Large Language Models Are Good Term Extractors: A Systematic Evaluation

Proceedings of the Fifteenth Language Resources and Evaluation Conference (LREC 2026)

Abstract

This paper systematically evaluates modern large language models for automatic term extraction (ATE), examining GPT-5 and Mistral across four domains and three languages using the ACTER corpus. The study compares model sizes, evaluates reasoning-enhanced variants, and tests prompting strategies aligned with human annotation guidelines.
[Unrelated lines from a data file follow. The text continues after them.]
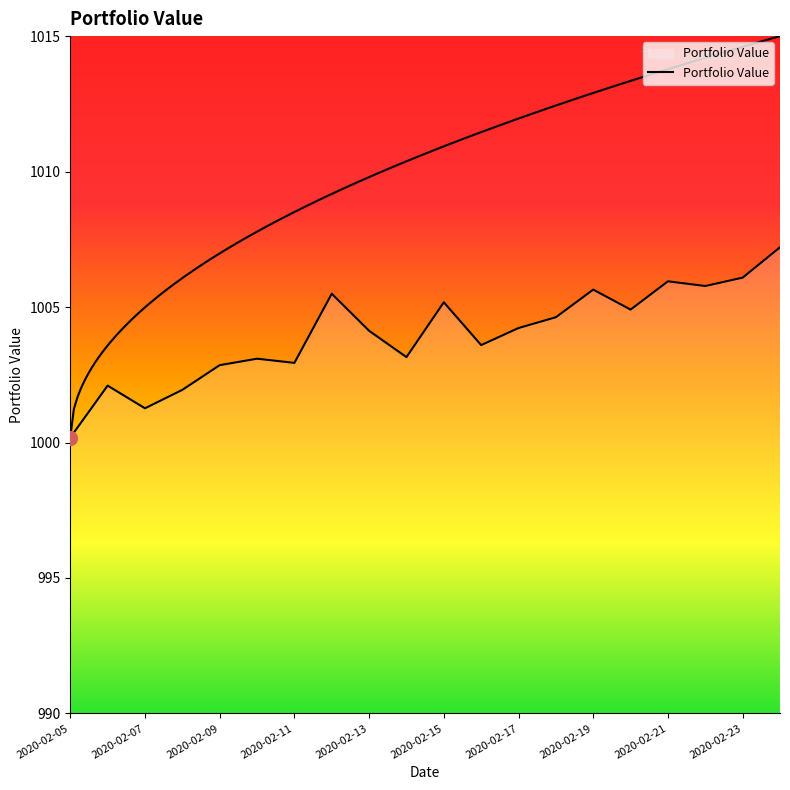

At which category does the chart reach its peak across all series?

2020-02-24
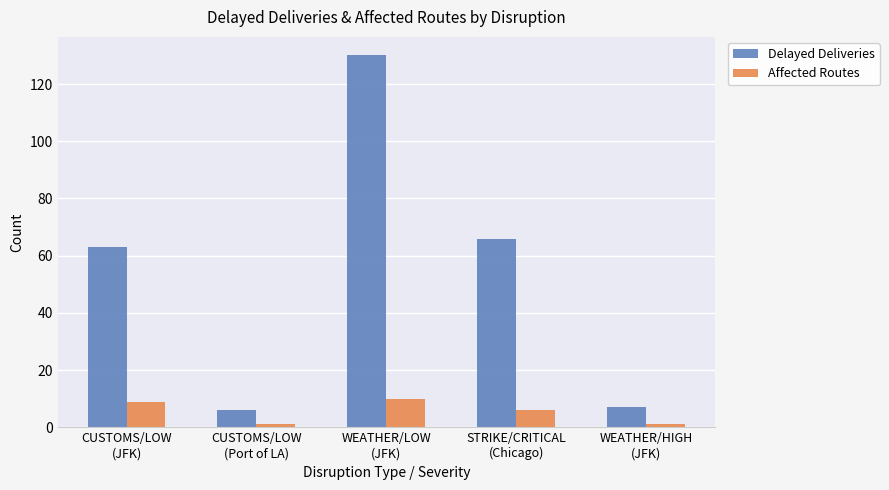

Which series has the widest spread of values?

Delayed Deliveries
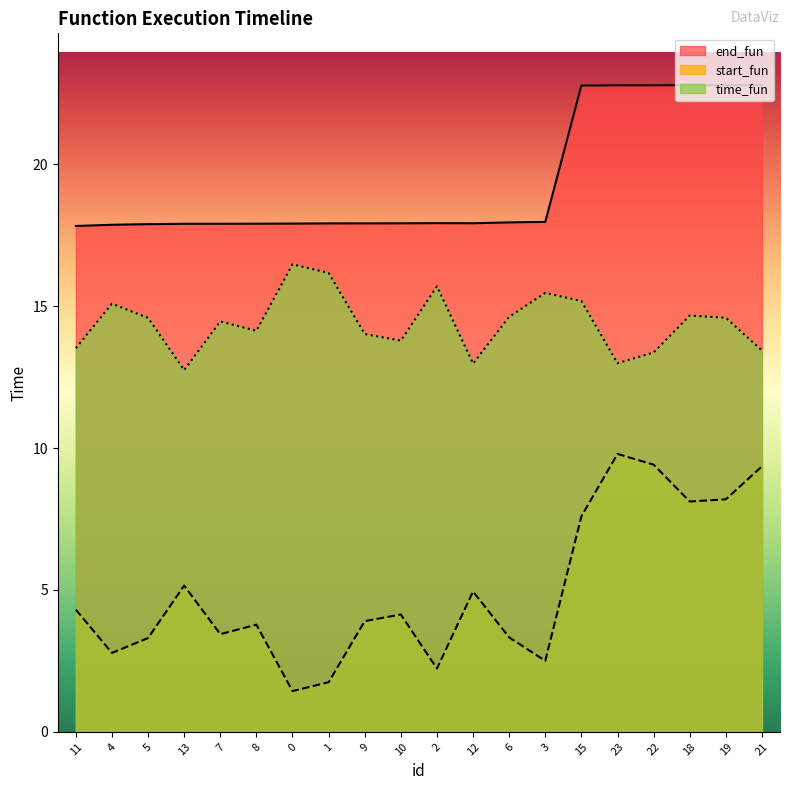

In time_fun, how many points are lower than both neighbors (excluding endpoints)?

5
Beyond extracting term lists, models provide term labels, confidence scores, and terminology management remarks. Current large language models achieve F1 scores of .36-.72; while seemingly low, this is competitive with supervised approaches and approaches the human inter-annotator agreement ceiling of 0.59. Larger models outperform smaller variants, with reasoning-enhanced models showing modest improvements. Qualitative error analysis reveals that evaluation methodology partly misrepresents model capabilities: many extractions classified as errors represent defensible boundary judgements, and apparent hallucinations are predominantly (though not exclusively) valid normalisations. Limitations remain in fine-grained categorisation and handling overly general expressions. However, the convergence of model scores with each other and with human inter-annotator agreement suggests that, for high-resource languages, basic ATE may no longer be the bottleneck in terminology management pipelines, and research should shift toward downstream tasks such as definition generation and ontology construction.